The following are the top stories in the Maltese and overseas press.

The Times, The Malta Independent and l-orizzont report that the call for expression of interest for the new power station will be issued next week. The Times also reports how a teenage girl was forced into prostitution.

MaltaToday says the police are probing the January civil service exam for mass fraud. The exam process had been stopped for investigation.

In-Nazzjon says Joseph Muscat is trying to please everyone in government appointments. 

The overseas press

The Netherlands has said it opposes a proposal for an €11.2 billion increase in the EU’s 2013 budget. Het Financieele Dagblad quotes Dutch Finance Minister Jeroen Dijsselbloem, who also chairs the Eurogroup of finance ministers, telling the Dutch parliament in a letter that he could not agree with the supplementary budget, which the British government had described as “totally unacceptable”. Dijsselbloem urged the EU to be more rigorous and look for possible savings in the budget.

Cyprus' Financial Mirror reports the resignation of Finance Minister Michalis Sarris after an investigation was announced into how the country ended up nearly bankrupt. He has faced strong criticism for his handling of Cyprus's negotiations with its international creditors. President Nicos Anastasiades said that ordinary citizens who were shouldering the burden of “actions and omissions” by officials want to see those responsible punished.

Börzen Zeitung quotes Eurostat figures which show that unemployment across the 17-country eurozone last February hit 12 per cent for the first time since the currency was launched in 1999. The EU’s statistics office said that a net 33,000 people in the eurozone joined the ranks of the unemployed. Spain and Greece continued to suffer from unemployment rates above 26 per cent, and many others were seeing their numbers swell to uncomfortable levels.

The Financial Times reports that data protection authorities from France, Britain, the Netherlands, Germany, Spain and Italy have agreed on joint legal action against Google to try to force the tech giant to overhaul its privacy practices. Last year, Google merged 60 separate privacy policies from around the world into one universal procedure. The European organisations say the new policy does not allow users to figure out which information is kept, how it is combined by Google services or how long the company retains it.

Reuters says Israel has launched an air strike on the Palestinian Gaza Strip – the first such attack since an eight-day war in November, saw 170 Palestinians and six Israelis killed. A statement from the Hamas Interior Ministry, the Islamist movement that controls the territory, said Israeli planes bombarded an open area in northern Gaza, but there were no deaths or injuries. An Israeli military statement confirmed there had been a strike in Gaza, but gave no further details.

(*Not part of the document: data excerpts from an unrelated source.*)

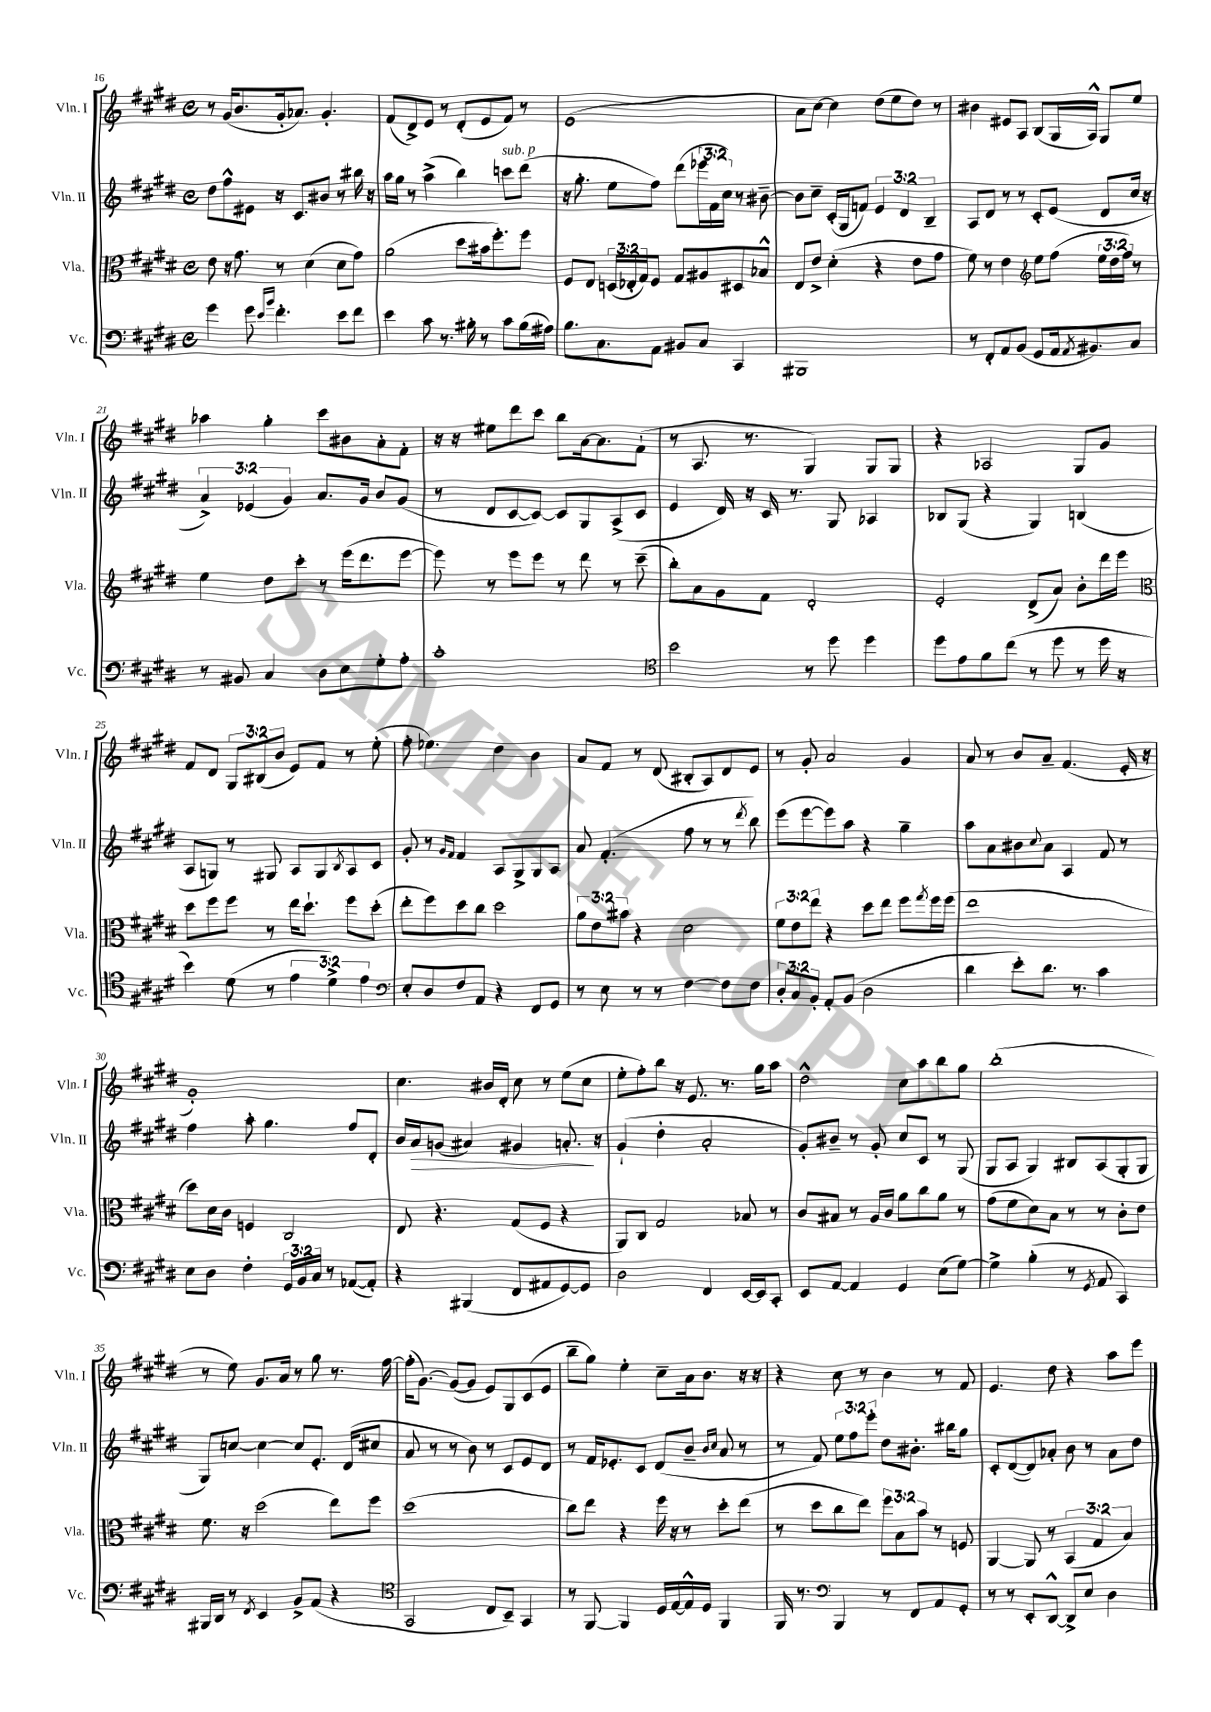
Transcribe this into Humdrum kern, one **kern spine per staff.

**kern	**kern	**kern	**kern
*staff4	*staff3	*staff2	*staff1
*clefF4	*clefC3	*clefG2	*clefG2
*k[f#c#g#d#]	*k[f#c#g#d#]	*k[f#c#g#d#]	*k[f#c#g#d#]
*M4/4	*M4/4	*M4/4	*M4/4
*met(c)	*met(c)	*met(c)	*met(c)
4g#\	8e\	8dd#\L	8r
.	16r	8ff#^^\	(16g#/LK
.	8.g#\	.	8.b/
8g#\	.	8e#\J	.
16qqe/LL	.	.	.
16qqb/JJ	.	.	.
4.f#'\	8r	16r	16g#'/k
.	.	8.c#/L	8.a-/J)
.	(4d#\	.	.
.	.	8b#/J	4.g#'/
8e\L	8d#\L	8r	.
8f#\J	8g#\J)	16bb#\	.
.	.	16r	.
=	=	=	=
4e\	(2a\	16aa\LL	(8f#/L
.	.	16gg#\JJ	.
.	.	8r	8d#^/)
8c#\	.	(4aa^\	8e/J
8.r	.	.	8r
.	8dd#\L	4bb\)	(8d#'/L
16B#'\	.	.	.
8r	16b#\k	.	8e/
.	8.ff#'\)	.	.
8c#\L	.	8ccc\L	8f#/J)
(16B#\L	8ff#\J	(8ddd#\J	8r
16A#\JJ)	.	.	.
=	=	=	=
8.B\L	8F#/L	16r	(1e
.	.	8.gg#'\	.
.	8E/J	.	.
8.C#\	.	.	.
.	(24D/LL	8ee\L	.
.	24E-'/	.	.
.	24G#/J)	.	.
8AA\J	8F#/J	8ff#\J)	.
8BB#/L	8G#/L	(8ddd#\L	.
8C#/J	8A#/	24eee-\L	.
.	.	24f#\	.
.	.	24cc#\JJ)	.
4CC#/	8D#/	8r	.
.	8B-^^/J	[8b#~\	.
=	=	=	=
1BBB#	8E/L	8b#\]L	8a\L
.	8e^/J	8cc#~\J	[8cc#\J)
.	(4d#'\	(16c#'/LL	4cc#\]
.	.	16G#/J	.
.	.	8f/J)	.
.	4r	6e/	(8dd#\L
.	.	.	8ee\
.	.	6d#/	.
.	8e\L	.	8dd#\J)
.	.	6B~/	.
.	8g#\J	.	8r
=	=	=	=
8r	8f#\)	8A/L	4b#\
8FF#'/L	8r	8d#/J	.
8AA/	4e\	8r	8e#/L
(8BB/J	.	8r	8A/J
*	*clefG2	*	*
8GG#/L	8ee\L	8c#'/L	(8B/L
16AA/k	(8ff#\J	(8e/J	16G#/L
8qAA/	.	.	.
8.BB#/)	.	.	16A^^/JJ)
.	24ee\LL	8d#/L	8G#/L
.	24dd#\	.	.
.	24ff#\JJ)	.	.
8C#/J	8r	16cc#/Jk	8ee/J
.	.	16r	.
=	=	=	=
8r	4ee\	6a^/)	4aa-\
8BB#/	.	.	.
.	.	(6e-/	.
4C#/	8dd#\L	.	4gg#'\
.	.	6g#/)	.
.	8ccc#'\J	.	.
8D#\L	8r	8.a/L	8ccc#\L
8E\	(16eee\LK	.	8b#\
.	8.ddd#\	16g#/Jk	.
8G#'\	.	8b/L	8a'\
8A'\J	[8eee\J	(8g#/J	8f#'\J
=	=	=	=
1c#'	8eee\])	8r	16r
.	.	.	16r
.	8r	8d#/L	8ee#\L
.	8eee\L	[8c#/	8ddd#\
.	8eee\J	8c#/_J)	8ccc#\J
.	8r	8c#/]L	8bb\L
.	8ddd#\	8G#/	[16a\k
.	.	.	8.a\]
.	8r	(8A^/	.
.	(8ccc#~\	8c#/J	(8f#`\J
=	=	=	=
*clefC4	*	*	*
2b\	8bb'\L)	4e/	8r
.	8a\	.	8.A/
.	8g#\	16d#/)	.
.	.	16r	8.r
.	8f#\J	16c#/	.
.	.	8.r	.
8r	2d#'/	.	4G#/)
8dd#\	.	8G#/	.
4dd#\	.	4A-/	8G#/L
.	.	.	8G#/J
=	=	=	=
8dd#\L	2e'/	8B-/L	4r
8e\	.	(8G#/J	.
8f#\	.	4r	2A-/
(8cc#\J	.	.	.
8r	(8d#^/L	4G#/)	.
8dd#\	8a/J)	.	.
8r	8b'\L	(4B/	8G#/L
16dd#\	16ddd#\L	.	8g#/J
16r	16eee\JJ	.	.
=	=	=	=
*	*clefC3	*	*
4b\)	8dd#\L	8A/L	8f#/L
.	8ff#\	8G/J)	8d#/J
(8d#\	8ff#\J	8r	12G#/L
.	.	.	(12B#/
8r	8r	8G#/	.
.	.	.	12b/J
6e\	16ee\LK	8A/L	8e/L)
.	8.dd#`\J	.	.
.	.	8G#/	8f#/J
6d#^\)	.	.	.
.	.	8qB/	.
.	8ff#\L	8A/	8r
6e\	.	.	.
.	(8dd#'\J	8c#/J	(8ee'\
=	=	=	=
*clefF4	*	*	*
8E'/L	8ee'\L	8g#'/	8ff#'\
8D#/	8ff#\)	8r	4.ee-\)
.	.	16qqg#/LL	.
.	.	16qqf#/JJ	.
8F#/	8dd#\	4f#/	.
8AA/J	8cc#\J	.	.
4r	2dd#\	8A/L	4dd#\
.	.	8G#^/	.
8FF#/L	.	8G#/	4b\
8GG#/J	.	8A/J	.
=	=	=	=
8r	12a\L	8a/	8a/L
.	12e\	.	.
8E\	.	(4.f#'/	8f#/J
.	12b#\J	.	.
8r	4r	.	8r
8r	.	.	(8d#/
[4F#\	2d#\	8ff#\	8B#'/L
.	.	8r	8A/)
8F#\]L	.	8r	8d#/
.	.	8qddd#/	.
8F#\J	.	8bb\)	8e/J
=	=	=	=
12D#'/L	12f#\L	(8eee\L	8r
12C#/	12e\	.	.
.	.	[8eee\	8g#'/
12BB'/J	12ee\J	.	.
8AA'/L	4r	8eee\])	2a/
(8BB/J	.	8aa\J	.
2D#\	8dd#\L	4r	.
.	8ee\J	.	.
.	8ff#\L	4gg#~\	4g#/
.	8qgg#/	.	.
.	16ff#\L	.	.
.	(16ff#\JJ	.	.
=	=	=	=
4d#\	1ee	8aa\L	8a/
.	.	8a\	8r
8e'\L)	.	8b#\	8b/L
.	.	8qqcc#/	.
8.d#\J	.	8a\J	8a~/J
.	.	4A/	(4.f#/
8.r	.	.	.
4c#\	.	8f#/	.
.	.	8r	16e'/
.	.	.	16r
=	=	=	=
8E\L	8dd#\L)	4ff#\	1g#')
8D#\J	16d#\L	.	.
.	16c#\JJ	.	.
4F#'\	4F/	8aa'\	.
.	.	4.gg#\	.
24GG#/LL	2C#/	.	.
24BB/	.	.	.
24C#/JJ	.	.	.
8r	.	.	.
([8AA-/L	.	8ff#/L	.
8AA-'/]J)	.	8d#'/J	.
=	=	=	=
4r	8E/	16b/LL	4.cc#\
.	.	16a/J	.
.	4.r	(8g/J	.
(4BBB#/	.	4a#/)	.
.	.	.	16b#/LL
.	.	.	16d#'/JJ
8FF#/L	(8G#/L	4g#/	8cc#\
8AA#/	8F#/J	.	8r
[8GG#/)	4r	8.a'/	(8ee\L
8GG#/]J	.	.	8cc#\J
.	.	16r	.
=	=	=	=
2D#\	8AA/L)	(4g#`/	8ee'\L
.	8C#/J	.	8ff#'\)
.	2G#/	4dd#'\	8bb\J
.	.	.	16r
.	.	.	8.e/
4FF#/	.	2a'/	.
.	.	.	8.r
[16EE/LL	8B-/	.	.
16EE/]J	.	.	16gg#\LK
8CC#'/J	8r	.	8aa\J
=	=	=	=
8EE/L	8c#/L	8g#'/L)	2dd#^^\
[8AA/J	8B#/J	8b#~/J	.
4AA/]	8r	8r	.
.	16A/LL	8g#'/	.
.	16c#/JJ	.	.
4GG#/	8a\L	8cc#/L	8cc#\L
.	8cc#\	8c#/J	8aa\
(8E\L	8a\J	8r	8bb\
[8G#\J)	8r	(8G#/	8gg#\J
=	=	=	=
4G#^\]	(8g#\L	8G#/L	(1bb'
.	8f#\	8A/J	.
(4B'\	8d#\)	4G#/)	.
.	8B\J	.	.
8r	8r	8B#/L	.
8qGG#/	.	.	.
8AA/	8r	(8A/	.
4CC#/)	8c#'\L	8G#'/	.
.	8e\J	8G#/J	.
=	=	=	=
16BBB#/LL	8.f#\	8G#/L)	8r
16DD#/JJ	.	.	.
8r	.	[8cc/J	8ee\)
.	16r	.	.
8qFF#/	.	.	.
4EE/	(2dd#\	4cc\_	8.g#/L
.	.	.	16a/Jk
8BB^/L	.	8cc/]L	8r
(8AA/J	.	8.e'/J	8gg#\
4r	8ee\L)	.	8.r
.	.	(16d#/LK	.
.	8ff#\J	8cc#/J	.
.	.	.	[16ff#\
=	=	=	=
*clefC4	*	*	*
2GG#/	(1dd#	8a/	(16ff#'\]LK
.	.	.	[8.g#\J)
.	.	8r	.
.	.	8r	(8g#/_L
.	.	8b\)	8g#/]J
8C#/L	.	8r	8e/L)
8BB~/J)	.	8c#/L	8G#/
4GG#/	.	8e/	(8c#/
.	.	8d#/J	8e/J
=	=	=	=
8r	8cc#\L)	8r	8bb~\L
[8FF#/	8ee\J	16f#/LK	8gg#\J)
.	.	8.e-'/	.
4FF#/]	4r	.	4ee'\
.	.	8c#/J	.
16D#/LL	16ff#\	(8d#/L	8cc#~\L
[16E/	16r	.	.
16E^^/]	8r	8b~/J	16a\k
16D#/JJ	.	.	8.b\J
.	.	16qqb/LL	.
.	.	16qqcc#/JJ	.
4FF#/	8dd#'\L	8a/	.
.	(8ee\J	8r	16r
.	.	.	16r
=	=	=	=
16FF#/	8r	8r	4r
8.r	.	.	.
.	8dd#\L	8f#/)	.
*clefF4	*	*	*
4BBB/	8cc#\	12ee\L	8cc#\
.	.	12ff#\	.
.	8ee\J)	.	8r
.	.	12eee'\J	.
8r	12ff#\L	8dd#\L	4b\
.	12B\	.	.
8FF#/L	.	8.b#'\J	.
.	12b\J	.	.
8AA/	8r	.	8r
.	.	16bb#\LK	.
8GG#'/J	8F/	8gg#\J	8f#/
=	=	=	=
8r	[4AA/	8c#'/L	4.e/
8r	.	([8d#/	.
8EE'/L	8AA/]	8d#/])	.
[8DD#^^/J	8r	8a-'/J	8dd#\
8DD#^/]L	(6BB/	8b\	4r
8E/J	.	8r	.
.	6G#/	.	.
4D#\	.	8a-\L	8aa\L
.	6B/)	.	.
.	.	8dd#\J	8eee\J
==	==	==	==
*-	*-	*-	*-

Meanwhile, Haaretz reports Palestinian prisoners rioted following news of a fellow inmate's death of cancer, and Israeli prison guards fired tear gas to quell the disturbances, an Israeli official said. Palestinian officials said Israel was responsible for the death of 64-year-old Maysara Abu Hamdiyeh, charging medical negligence. The Prisons Authority said three prisoners and six guards were evacuated for medical treatment after inhaling tear gas.

The Washington Post says the US has appealed to China and Russia to do everything in their power to help reduce tensions with North Korea, as Pyongyang announced it had reopened the Yongbyon nuclear reactor, which has the potential to produce weapons grade uranium. The latest North Korean threat provoked aggravation from the isolated regime's main diplomatic ally, Beijing, and UN Secretary-General Ban Ki-moon. China expressed “regret” at Pyongyang's announcement, and Ban called for North Korea to lower its high-pitch, aggressive rhetoric because it might invite a “firm response”. North Korea had closed Yongbyon in 2007.

CNN reports Atlanta educators – principals, teachers and testing coordinator – have  surrendered to authorities after being indicted by a grand jury in a cheating scandal that rocked Atlanta Public Schools. They will face charges of racketeering, theft by taking and making false statements about their roles in an alleged plot to falsify students' standardised tests.

Ekstra Bladet says that tens of thousands of Danish teachers have been barred from schools after talks over working hours with municipal authorities failed to produce an agreement. The National Teachers Union says 52,000 teachers were locked out, preventing hundreds of thousands of pupils from attending school. Thousands of teachers held impromptu protests throughout Denmark.

Bloomberg reports the European Court of Human Rights has ruled that numerus clausus, which seeks to limit the number of students who can attend university courses, does not violate the right to study. The ruling follows a case brought by eight Italian students. In its decision the court said the rule is compatible with calls for the right to study embodied in the European convention on human rights. The court found that the Italian rule did not exceed the wide margin given to EU member states to regulate university studies.

A British government minister is being asked to put his money where his mouth is. Opponents of a raft of welfare changes that took effect this week want Work and Pensions Secretary Iain Duncan Smith to make good on a claim that he could live on £53 (€62.5) a week – the amount one welfare recipient said he has left after paying for housing and heat. As the petition secured nearly 300,000 signatures, Smith told the Wanstead and Woodford Guardian it was a distraction because he had experienced life on the breadline during two periods of unemployment.